> [What the exercise asks] Output the lines below exactly, please, from the first line until the line with "- FEEDER World", counting both.

> [Given data]

BEGIN

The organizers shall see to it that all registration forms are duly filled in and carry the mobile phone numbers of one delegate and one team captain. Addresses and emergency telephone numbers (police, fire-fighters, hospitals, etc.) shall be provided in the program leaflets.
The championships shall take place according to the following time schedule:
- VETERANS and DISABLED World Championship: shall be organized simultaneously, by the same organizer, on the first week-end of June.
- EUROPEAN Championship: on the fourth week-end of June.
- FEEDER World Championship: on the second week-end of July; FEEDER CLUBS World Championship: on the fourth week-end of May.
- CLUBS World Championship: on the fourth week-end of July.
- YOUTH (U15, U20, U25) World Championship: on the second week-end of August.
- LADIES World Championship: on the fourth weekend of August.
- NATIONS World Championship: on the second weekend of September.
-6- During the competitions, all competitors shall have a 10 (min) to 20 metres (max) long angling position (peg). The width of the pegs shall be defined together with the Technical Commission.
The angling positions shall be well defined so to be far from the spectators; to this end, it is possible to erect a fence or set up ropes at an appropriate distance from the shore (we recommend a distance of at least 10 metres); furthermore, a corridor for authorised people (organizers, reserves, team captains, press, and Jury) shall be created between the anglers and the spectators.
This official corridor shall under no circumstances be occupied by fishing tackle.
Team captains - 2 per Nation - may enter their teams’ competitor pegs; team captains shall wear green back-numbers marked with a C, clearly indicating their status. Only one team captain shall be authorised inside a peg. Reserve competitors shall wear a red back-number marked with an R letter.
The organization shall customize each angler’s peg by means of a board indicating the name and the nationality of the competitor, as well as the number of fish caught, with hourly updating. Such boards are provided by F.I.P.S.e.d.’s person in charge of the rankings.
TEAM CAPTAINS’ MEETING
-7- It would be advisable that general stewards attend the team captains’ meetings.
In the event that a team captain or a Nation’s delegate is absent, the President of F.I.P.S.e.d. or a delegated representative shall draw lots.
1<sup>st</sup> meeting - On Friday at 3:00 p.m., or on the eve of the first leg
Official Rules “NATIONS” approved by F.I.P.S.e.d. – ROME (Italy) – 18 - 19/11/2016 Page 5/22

END

> [Solution to the exercise]
The organizers shall see to it that all registration forms are duly filled in and carry the mobile phone numbers of one delegate and one team captain. Addresses and emergency telephone numbers (police, fire-fighters, hospitals, etc.) shall be provided in the program leaflets.
The championships shall take place according to the following time schedule:
- VETERANS and DISABLED World Championship: shall be organized simultaneously, by the same organizer, on the first week-end of June.
- EUROPEAN Championship: on the fourth week-end of June.
- FEEDER World Championship: on the second week-end of July; FEEDER CLUBS World Championship: on the fourth week-end of May.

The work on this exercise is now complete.